[Start of section]
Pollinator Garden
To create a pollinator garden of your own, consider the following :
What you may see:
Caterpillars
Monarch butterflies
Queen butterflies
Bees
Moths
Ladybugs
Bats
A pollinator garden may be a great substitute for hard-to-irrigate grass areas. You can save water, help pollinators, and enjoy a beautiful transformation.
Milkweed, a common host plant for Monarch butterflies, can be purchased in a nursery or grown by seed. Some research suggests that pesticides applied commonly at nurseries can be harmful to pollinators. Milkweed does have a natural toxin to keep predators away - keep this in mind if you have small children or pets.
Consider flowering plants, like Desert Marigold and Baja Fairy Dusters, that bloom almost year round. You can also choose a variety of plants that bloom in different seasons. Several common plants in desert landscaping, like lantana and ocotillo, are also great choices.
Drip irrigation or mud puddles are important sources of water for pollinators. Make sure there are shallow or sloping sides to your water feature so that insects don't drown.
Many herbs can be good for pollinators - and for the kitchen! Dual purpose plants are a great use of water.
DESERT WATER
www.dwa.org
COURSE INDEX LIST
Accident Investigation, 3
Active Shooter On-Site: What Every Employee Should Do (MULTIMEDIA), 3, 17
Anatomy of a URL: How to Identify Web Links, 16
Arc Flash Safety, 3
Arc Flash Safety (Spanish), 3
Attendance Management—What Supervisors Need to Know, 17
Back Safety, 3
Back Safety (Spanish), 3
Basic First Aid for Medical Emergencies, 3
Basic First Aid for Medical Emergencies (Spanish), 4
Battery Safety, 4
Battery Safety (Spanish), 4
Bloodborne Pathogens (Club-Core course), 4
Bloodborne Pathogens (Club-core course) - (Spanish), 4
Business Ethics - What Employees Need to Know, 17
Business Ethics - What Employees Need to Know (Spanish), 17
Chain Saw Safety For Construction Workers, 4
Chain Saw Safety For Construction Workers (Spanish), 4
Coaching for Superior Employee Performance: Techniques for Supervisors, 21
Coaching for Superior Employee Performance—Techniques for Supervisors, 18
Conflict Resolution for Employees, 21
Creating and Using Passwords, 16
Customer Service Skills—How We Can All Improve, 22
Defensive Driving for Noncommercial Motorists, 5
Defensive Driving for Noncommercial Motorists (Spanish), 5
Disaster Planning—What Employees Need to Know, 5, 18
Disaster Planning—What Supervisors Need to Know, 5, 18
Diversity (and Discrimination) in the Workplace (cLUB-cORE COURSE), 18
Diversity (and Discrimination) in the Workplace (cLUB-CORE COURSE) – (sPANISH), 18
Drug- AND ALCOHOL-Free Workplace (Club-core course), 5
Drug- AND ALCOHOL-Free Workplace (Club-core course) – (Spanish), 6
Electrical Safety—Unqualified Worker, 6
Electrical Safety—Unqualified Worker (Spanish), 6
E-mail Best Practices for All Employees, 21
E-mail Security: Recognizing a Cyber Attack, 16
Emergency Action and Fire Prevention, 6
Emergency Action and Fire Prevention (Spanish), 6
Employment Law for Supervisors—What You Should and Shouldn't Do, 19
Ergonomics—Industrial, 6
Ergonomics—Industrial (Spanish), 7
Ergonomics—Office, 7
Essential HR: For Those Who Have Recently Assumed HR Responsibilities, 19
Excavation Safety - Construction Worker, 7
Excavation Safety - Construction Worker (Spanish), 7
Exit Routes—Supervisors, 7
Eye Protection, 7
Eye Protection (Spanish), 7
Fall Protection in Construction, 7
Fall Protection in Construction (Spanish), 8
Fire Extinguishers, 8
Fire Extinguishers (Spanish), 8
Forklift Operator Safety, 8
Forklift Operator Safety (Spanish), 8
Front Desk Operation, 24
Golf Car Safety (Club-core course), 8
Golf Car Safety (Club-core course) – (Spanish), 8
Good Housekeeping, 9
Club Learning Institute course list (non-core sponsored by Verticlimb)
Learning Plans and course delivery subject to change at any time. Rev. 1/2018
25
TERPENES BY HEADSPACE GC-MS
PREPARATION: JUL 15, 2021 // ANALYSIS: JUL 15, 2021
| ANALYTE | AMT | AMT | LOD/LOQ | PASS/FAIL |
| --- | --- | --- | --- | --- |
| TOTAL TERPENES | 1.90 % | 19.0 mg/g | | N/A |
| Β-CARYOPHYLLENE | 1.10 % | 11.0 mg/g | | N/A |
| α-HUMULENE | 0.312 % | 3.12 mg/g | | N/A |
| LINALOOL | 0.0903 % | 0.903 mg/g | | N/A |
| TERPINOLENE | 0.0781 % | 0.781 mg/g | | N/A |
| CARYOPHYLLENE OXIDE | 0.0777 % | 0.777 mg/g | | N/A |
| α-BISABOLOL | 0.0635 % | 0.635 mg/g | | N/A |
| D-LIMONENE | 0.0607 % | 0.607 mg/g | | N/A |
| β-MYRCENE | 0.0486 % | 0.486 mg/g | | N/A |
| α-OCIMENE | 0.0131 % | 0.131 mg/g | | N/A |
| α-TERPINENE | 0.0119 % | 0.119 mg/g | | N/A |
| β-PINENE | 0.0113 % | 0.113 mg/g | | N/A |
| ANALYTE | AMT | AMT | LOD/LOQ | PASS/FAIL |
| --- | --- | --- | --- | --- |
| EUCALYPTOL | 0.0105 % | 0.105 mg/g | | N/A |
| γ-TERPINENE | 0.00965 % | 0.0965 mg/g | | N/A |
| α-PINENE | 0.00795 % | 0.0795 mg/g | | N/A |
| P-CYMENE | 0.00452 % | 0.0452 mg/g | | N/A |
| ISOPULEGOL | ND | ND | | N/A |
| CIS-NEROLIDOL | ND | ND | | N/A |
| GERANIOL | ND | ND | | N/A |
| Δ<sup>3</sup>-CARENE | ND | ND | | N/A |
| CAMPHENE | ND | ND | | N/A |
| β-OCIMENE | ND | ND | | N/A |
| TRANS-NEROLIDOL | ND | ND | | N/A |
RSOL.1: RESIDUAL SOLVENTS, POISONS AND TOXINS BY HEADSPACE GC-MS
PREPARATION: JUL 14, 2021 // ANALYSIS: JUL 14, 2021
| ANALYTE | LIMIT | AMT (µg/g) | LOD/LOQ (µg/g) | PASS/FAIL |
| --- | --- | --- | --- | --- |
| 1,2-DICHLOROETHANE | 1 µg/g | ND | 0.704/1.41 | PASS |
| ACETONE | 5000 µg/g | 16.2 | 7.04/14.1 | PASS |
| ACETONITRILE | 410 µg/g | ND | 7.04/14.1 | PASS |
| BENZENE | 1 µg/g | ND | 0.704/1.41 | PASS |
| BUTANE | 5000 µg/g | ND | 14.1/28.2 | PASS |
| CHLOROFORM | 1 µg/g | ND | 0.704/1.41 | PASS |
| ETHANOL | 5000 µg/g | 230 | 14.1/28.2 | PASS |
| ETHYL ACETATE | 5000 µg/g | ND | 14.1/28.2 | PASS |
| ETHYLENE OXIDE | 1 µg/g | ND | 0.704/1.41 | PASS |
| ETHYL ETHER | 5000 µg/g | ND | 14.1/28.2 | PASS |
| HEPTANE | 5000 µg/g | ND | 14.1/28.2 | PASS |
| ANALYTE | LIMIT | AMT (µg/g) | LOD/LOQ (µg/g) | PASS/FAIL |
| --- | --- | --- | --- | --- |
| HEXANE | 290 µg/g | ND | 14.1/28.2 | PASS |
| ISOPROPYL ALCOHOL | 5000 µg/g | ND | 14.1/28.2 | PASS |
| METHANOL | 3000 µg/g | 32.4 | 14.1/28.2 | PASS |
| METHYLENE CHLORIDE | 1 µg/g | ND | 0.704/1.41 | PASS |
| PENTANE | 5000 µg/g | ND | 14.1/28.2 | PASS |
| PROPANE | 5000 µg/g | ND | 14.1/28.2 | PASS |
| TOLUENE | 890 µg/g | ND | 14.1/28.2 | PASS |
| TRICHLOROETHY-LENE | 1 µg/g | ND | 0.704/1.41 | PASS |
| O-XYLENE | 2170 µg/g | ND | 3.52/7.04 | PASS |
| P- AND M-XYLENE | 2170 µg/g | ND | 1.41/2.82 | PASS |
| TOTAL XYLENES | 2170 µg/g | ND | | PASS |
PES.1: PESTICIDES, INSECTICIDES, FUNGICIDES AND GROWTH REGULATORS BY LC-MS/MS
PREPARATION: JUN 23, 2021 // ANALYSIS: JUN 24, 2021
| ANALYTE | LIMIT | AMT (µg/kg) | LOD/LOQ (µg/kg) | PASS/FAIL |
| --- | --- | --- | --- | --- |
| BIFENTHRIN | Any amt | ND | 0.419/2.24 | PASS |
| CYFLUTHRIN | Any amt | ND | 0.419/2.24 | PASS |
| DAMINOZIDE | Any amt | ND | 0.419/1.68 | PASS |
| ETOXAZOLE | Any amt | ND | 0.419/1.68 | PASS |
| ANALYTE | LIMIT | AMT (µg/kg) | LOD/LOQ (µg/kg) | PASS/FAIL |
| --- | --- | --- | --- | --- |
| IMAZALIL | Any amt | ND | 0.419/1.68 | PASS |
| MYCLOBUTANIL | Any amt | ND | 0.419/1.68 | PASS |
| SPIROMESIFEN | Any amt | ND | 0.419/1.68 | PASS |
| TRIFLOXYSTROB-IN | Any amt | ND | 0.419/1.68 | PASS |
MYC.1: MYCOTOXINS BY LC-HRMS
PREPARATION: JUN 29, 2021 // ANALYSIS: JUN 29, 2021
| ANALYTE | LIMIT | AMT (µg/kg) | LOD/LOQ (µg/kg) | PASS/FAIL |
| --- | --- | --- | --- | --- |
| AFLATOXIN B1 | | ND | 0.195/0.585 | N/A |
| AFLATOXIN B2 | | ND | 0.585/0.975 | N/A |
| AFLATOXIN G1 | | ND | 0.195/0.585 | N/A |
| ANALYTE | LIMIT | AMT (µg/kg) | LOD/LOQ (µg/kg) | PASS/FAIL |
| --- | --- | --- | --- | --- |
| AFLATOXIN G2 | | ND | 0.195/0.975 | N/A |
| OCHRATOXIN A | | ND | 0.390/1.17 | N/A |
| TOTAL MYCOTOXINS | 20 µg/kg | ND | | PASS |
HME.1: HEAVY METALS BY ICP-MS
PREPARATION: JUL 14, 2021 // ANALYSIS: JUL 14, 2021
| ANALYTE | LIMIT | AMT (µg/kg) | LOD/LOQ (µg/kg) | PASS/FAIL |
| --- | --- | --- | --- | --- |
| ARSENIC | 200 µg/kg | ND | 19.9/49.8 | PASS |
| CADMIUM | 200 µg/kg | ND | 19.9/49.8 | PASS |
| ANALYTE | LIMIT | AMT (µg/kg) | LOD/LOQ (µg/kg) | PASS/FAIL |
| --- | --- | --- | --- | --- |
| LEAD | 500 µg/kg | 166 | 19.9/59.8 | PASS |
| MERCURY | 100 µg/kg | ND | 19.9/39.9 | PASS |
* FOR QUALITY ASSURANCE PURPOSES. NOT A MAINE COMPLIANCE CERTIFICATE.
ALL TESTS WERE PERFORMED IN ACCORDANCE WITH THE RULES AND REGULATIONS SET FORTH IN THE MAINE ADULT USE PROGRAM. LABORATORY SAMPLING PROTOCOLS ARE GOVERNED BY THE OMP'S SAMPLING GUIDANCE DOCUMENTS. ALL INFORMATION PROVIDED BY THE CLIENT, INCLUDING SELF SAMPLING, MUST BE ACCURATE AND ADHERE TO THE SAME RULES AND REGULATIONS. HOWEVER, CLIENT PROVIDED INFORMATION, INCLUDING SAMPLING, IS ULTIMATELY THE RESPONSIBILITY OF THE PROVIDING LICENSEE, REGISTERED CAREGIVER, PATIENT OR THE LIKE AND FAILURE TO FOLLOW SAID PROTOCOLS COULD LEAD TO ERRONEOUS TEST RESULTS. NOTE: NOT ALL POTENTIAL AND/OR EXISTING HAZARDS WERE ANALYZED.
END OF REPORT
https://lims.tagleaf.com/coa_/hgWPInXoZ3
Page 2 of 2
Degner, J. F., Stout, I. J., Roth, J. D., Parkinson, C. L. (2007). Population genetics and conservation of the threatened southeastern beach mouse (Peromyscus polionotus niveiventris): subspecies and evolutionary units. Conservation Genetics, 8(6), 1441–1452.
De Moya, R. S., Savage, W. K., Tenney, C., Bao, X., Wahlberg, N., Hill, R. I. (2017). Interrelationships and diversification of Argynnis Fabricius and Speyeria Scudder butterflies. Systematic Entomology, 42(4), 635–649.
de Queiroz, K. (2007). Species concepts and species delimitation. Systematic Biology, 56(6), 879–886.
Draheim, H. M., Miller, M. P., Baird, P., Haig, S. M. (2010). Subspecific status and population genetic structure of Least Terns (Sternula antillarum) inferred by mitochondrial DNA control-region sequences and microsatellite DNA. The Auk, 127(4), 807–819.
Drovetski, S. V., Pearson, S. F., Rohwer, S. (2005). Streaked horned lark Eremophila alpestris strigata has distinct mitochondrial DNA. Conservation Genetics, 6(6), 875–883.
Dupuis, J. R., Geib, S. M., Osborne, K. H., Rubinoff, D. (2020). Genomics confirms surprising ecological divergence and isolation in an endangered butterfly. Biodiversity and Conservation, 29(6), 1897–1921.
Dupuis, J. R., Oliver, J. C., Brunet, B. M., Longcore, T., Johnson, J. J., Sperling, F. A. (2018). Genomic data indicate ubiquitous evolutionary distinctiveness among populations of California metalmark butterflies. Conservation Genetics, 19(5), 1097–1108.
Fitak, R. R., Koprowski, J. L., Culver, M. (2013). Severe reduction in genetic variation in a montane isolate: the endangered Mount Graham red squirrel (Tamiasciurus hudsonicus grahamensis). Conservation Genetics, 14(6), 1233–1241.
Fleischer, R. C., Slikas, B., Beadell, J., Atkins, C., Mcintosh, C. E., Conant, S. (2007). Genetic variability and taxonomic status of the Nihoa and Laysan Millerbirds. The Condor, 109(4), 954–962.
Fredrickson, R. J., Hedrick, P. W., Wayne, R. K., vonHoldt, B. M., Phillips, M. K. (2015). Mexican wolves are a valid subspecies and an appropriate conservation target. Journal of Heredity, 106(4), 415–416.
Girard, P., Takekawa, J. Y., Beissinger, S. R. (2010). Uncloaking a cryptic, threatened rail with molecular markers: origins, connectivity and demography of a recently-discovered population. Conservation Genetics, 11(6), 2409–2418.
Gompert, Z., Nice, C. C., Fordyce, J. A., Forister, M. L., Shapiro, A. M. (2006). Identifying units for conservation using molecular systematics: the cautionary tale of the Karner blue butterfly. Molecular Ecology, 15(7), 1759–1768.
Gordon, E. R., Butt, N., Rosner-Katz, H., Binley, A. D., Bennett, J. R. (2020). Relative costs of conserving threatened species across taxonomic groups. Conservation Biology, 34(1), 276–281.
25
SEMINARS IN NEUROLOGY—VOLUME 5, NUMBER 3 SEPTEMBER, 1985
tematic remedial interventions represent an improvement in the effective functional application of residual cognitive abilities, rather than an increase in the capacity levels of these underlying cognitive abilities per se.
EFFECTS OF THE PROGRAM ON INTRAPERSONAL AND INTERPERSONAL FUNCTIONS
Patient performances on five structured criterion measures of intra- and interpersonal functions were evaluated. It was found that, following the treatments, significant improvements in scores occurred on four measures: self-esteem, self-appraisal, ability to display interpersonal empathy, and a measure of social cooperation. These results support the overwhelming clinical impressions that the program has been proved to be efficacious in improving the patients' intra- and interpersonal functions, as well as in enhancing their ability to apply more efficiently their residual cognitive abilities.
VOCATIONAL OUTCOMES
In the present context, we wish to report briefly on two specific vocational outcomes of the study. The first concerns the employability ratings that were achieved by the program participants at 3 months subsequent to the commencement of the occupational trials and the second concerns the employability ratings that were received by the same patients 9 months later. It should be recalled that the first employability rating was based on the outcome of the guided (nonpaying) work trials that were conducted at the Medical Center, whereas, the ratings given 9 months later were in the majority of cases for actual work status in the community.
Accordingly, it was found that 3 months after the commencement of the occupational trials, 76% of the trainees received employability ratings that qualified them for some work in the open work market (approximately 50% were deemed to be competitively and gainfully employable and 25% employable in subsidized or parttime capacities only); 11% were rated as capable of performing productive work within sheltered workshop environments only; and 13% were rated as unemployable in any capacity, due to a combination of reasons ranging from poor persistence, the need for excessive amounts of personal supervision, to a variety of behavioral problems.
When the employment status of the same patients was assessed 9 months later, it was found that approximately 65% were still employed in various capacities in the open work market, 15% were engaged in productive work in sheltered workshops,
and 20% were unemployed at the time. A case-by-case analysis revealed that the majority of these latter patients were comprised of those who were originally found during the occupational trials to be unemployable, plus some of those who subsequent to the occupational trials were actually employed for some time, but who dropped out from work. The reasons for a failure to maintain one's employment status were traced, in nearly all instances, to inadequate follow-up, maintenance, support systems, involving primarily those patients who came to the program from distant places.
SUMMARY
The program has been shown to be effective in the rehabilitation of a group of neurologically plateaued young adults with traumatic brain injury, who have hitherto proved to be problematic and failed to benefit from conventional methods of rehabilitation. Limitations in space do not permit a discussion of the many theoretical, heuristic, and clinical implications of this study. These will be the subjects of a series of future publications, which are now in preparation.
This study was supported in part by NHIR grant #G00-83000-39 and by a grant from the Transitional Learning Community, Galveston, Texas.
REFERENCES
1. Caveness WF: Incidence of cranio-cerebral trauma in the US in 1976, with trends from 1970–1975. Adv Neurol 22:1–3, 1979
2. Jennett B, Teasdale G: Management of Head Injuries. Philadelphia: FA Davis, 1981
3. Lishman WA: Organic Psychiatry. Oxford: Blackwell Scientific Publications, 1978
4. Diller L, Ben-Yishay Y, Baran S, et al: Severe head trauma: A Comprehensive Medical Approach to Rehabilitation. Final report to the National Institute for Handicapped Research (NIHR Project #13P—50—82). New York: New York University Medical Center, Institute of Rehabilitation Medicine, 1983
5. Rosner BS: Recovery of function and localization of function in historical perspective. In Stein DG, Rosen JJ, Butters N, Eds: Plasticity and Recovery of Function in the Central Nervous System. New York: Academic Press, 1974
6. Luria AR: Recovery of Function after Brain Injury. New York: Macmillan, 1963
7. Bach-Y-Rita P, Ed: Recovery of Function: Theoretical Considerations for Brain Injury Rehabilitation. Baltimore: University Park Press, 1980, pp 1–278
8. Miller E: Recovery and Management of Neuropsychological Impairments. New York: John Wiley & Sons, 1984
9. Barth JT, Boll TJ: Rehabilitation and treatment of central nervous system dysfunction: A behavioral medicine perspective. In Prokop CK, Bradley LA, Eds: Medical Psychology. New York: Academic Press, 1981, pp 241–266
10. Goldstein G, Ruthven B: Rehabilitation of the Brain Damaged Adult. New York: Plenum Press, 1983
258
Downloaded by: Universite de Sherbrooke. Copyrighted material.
[End of section]
-- WORK TO BE COMPLETED --
Return exactly the leading lines of the listing, stopping after the line in which "Milkweed, a common" occurs.

-- TASK RESULT --
Pollinator Garden
To create a pollinator garden of your own, consider the following :
What you may see:
Caterpillars
Monarch butterflies
Queen butterflies
Bees
Moths
Ladybugs
Bats
A pollinator garden may be a great substitute for hard-to-irrigate grass areas. You can save water, help pollinators, and enjoy a beautiful transformation.
Milkweed, a common host plant for Monarch butterflies, can be purchased in a nursery or grown by seed. Some research suggests that pesticides applied commonly at nurseries can be harmful to pollinators. Milkweed does have a natural toxin to keep predators away - keep this in mind if you have small children or pets.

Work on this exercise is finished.